Following the 4-week placebo run-in period, 730 patients were randomized equally to aprocitentan at either 12.5 mg, 25 mg, or placebo once daily during the initial 4-week double-blind (DB) treatment period (part 1). At the end of 4 weeks, all patients entered the single-blind treatment period (part 2) where they received 25 mg aprocitentan once daily for 32 weeks. At the end of the 32 weeks, patients were re-randomized to receive either 25 mg aprocitentan or placebo, once daily, during a 12-week DB-withdrawal period (part 3).
The primary efficacy endpoint was the change in sitting SBP (SiSBP) from baseline to Week 4 during part 1.
Aprocitentan 12.5 mg was statistically superior to placebo in reducing SiSBP at Week 4 (part 1). The treatment effect was consistent for sitting diastolic BP (SiDBP).
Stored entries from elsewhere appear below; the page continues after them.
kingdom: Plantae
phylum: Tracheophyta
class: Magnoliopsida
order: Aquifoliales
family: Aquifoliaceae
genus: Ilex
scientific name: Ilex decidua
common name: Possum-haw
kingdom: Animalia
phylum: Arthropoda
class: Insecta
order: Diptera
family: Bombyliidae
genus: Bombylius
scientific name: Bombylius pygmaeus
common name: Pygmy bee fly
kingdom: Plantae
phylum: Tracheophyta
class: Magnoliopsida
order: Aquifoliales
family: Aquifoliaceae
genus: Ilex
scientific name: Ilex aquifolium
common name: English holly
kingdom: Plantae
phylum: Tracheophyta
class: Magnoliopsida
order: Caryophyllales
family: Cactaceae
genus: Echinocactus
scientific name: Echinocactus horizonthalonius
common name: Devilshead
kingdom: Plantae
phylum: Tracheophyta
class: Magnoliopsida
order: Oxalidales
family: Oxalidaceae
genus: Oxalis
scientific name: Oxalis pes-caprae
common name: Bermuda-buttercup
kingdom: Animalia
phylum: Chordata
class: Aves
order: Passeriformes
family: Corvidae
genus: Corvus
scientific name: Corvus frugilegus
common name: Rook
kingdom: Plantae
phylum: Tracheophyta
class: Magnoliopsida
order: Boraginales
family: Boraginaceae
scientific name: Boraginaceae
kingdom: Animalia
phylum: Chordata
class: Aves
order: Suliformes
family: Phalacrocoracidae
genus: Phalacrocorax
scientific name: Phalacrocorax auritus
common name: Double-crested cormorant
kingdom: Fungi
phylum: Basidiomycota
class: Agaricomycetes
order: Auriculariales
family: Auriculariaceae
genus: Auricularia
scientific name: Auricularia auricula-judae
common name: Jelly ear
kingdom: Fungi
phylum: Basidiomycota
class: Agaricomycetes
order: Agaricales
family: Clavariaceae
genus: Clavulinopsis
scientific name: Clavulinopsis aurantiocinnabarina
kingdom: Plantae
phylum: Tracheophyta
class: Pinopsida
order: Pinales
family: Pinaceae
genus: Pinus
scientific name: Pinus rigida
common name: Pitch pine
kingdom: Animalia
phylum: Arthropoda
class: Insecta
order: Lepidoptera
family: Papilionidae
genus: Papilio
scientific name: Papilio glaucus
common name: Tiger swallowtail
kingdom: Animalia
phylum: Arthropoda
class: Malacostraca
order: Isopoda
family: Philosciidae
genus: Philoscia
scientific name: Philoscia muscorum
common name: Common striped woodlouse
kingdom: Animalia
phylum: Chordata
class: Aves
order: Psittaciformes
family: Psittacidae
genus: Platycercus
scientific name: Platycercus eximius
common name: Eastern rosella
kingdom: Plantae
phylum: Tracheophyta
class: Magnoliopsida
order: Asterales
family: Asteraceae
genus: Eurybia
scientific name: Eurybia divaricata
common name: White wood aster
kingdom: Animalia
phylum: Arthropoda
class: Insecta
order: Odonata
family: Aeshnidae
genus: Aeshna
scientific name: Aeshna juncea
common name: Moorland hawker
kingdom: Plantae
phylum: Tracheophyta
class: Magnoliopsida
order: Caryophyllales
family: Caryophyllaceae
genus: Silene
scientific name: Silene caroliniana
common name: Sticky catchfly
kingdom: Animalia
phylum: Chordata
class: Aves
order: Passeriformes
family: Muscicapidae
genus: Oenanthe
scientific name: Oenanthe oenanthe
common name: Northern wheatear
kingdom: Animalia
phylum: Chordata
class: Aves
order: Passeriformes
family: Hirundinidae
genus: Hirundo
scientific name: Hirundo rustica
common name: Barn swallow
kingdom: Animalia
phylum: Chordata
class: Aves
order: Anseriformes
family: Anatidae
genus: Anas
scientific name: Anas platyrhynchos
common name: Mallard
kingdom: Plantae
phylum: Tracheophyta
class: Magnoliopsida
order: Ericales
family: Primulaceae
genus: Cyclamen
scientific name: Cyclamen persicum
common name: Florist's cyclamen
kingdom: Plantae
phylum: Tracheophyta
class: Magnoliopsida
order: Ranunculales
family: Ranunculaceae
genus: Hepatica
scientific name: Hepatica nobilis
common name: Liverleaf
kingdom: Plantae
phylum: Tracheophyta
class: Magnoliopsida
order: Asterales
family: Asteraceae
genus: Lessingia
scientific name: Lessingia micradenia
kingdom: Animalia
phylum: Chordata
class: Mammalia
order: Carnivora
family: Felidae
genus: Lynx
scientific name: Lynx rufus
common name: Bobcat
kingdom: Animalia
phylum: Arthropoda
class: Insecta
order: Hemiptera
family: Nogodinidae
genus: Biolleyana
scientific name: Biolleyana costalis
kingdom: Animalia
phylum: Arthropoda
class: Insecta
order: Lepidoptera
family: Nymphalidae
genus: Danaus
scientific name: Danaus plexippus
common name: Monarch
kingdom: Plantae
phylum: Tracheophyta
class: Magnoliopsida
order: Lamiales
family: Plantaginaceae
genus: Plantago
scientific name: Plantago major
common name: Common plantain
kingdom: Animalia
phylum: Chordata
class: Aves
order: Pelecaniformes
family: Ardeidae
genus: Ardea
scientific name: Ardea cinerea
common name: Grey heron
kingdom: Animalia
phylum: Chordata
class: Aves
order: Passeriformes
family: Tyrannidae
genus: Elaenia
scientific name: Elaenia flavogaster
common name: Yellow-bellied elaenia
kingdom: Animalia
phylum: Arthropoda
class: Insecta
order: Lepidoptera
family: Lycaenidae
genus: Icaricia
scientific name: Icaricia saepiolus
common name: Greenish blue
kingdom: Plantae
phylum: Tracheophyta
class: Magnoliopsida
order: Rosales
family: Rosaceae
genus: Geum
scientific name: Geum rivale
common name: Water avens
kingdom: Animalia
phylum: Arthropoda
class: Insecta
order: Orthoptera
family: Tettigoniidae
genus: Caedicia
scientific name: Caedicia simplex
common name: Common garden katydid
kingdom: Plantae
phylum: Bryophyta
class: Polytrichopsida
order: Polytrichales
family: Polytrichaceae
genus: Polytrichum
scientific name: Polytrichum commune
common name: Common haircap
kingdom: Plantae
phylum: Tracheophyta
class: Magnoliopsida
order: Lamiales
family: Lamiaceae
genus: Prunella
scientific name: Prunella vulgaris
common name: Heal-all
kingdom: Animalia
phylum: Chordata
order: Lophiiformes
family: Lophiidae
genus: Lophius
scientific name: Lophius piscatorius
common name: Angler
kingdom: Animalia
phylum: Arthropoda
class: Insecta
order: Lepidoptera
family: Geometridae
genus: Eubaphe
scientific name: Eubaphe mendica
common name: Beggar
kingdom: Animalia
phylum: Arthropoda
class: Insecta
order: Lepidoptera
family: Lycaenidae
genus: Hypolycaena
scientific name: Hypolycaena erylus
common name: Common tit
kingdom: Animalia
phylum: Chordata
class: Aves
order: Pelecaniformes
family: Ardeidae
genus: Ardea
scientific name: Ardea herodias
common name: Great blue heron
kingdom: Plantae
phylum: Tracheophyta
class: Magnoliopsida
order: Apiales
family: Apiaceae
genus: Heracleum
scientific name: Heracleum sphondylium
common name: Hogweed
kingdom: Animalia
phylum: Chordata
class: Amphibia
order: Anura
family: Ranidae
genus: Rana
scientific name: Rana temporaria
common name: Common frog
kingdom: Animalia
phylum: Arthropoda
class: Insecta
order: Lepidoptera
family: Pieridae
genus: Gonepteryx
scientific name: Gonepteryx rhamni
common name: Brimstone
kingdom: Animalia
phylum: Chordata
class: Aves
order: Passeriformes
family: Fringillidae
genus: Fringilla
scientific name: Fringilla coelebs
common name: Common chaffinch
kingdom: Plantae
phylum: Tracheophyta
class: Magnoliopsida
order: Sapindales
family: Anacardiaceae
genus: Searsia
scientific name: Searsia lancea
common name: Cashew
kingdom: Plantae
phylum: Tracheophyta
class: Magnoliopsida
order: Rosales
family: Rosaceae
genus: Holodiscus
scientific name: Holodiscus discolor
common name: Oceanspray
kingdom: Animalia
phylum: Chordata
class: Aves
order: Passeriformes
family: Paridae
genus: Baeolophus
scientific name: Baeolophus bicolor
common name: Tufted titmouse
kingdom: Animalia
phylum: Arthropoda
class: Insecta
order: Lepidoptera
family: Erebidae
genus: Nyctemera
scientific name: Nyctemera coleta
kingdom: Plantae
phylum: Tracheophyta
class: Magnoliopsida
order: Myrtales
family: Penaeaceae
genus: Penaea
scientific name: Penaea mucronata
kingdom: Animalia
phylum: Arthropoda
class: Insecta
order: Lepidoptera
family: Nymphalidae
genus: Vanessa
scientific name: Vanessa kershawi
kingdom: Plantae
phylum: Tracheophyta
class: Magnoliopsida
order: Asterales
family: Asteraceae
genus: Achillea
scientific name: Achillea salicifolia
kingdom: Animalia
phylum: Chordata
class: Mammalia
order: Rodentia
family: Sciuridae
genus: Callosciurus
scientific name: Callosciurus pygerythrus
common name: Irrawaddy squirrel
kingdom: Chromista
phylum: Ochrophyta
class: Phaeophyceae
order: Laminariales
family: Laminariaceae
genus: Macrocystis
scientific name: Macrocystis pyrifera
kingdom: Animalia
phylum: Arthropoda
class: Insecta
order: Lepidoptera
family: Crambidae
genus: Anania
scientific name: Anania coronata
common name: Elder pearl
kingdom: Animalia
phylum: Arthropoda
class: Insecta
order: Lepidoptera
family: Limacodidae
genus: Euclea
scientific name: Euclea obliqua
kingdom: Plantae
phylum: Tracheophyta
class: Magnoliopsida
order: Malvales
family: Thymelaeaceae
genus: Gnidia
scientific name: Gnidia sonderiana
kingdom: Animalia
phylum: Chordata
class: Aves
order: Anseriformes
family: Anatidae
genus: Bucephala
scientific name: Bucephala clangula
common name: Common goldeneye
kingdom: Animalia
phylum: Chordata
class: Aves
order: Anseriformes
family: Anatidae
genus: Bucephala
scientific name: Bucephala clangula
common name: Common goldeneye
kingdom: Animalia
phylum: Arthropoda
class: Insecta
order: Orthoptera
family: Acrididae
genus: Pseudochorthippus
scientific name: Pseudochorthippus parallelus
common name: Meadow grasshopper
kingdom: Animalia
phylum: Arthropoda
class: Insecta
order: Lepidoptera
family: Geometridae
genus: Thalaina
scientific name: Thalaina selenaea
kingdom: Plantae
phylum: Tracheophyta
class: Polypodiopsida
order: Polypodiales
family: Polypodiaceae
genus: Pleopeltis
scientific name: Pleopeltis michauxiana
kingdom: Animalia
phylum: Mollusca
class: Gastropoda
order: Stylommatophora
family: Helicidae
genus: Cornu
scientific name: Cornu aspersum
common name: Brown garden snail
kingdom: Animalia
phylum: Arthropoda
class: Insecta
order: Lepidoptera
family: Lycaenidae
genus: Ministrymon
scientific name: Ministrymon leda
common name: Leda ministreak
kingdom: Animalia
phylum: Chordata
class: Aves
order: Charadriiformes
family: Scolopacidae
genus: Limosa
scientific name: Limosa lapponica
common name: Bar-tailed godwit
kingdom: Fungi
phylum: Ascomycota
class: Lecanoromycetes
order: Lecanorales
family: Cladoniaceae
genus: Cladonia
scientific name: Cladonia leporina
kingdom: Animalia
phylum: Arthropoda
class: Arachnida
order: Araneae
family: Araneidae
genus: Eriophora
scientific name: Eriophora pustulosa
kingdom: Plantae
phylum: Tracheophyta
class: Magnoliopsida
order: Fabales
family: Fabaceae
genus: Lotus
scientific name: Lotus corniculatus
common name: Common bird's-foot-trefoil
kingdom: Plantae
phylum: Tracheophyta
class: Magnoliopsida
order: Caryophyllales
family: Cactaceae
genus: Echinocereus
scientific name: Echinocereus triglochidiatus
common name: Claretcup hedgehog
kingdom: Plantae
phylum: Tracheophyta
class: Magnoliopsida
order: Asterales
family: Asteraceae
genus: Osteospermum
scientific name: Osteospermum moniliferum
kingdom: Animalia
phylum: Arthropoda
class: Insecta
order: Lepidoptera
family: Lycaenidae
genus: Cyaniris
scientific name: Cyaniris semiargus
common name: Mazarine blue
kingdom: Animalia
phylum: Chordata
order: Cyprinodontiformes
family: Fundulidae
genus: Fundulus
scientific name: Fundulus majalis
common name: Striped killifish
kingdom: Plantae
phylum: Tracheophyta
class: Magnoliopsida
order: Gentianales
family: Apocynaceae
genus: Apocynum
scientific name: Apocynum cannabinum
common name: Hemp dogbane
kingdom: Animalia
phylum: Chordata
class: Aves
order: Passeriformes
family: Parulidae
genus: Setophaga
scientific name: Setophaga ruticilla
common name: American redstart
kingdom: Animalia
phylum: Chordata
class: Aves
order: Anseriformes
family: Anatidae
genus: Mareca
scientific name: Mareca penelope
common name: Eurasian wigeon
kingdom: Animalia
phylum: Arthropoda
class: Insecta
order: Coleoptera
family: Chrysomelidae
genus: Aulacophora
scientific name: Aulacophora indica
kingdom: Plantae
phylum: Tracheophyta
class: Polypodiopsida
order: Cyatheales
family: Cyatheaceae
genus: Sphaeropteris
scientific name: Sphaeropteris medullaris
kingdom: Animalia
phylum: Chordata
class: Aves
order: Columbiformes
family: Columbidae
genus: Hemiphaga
The persistence of the BP-lowering effect of aprocitentan was demonstrated in part 3 of the trial, in which patients on aprocitentan were re-randomized to placebo or 25 mg aprocitentan following a period during which all patients were treated with 25 mg. In patients re-randomized to placebo, the mean SiSBP increased, whereas in patients re-randomized to 25 mg aprocitentan the mean effect on SiSBP was maintained and was statistically superior to placebo at Week 40. The treatment effect was consistent for SiDBP.
he efficacy for the 25 mg aprocitentan dose as measured in the primary end point of change in sitting SBP (SiSBP) from baseline to Week 4 in part 1, was similar to the 12.5 mg dose and thus aprocitentan 12.5 mg is the approved dose.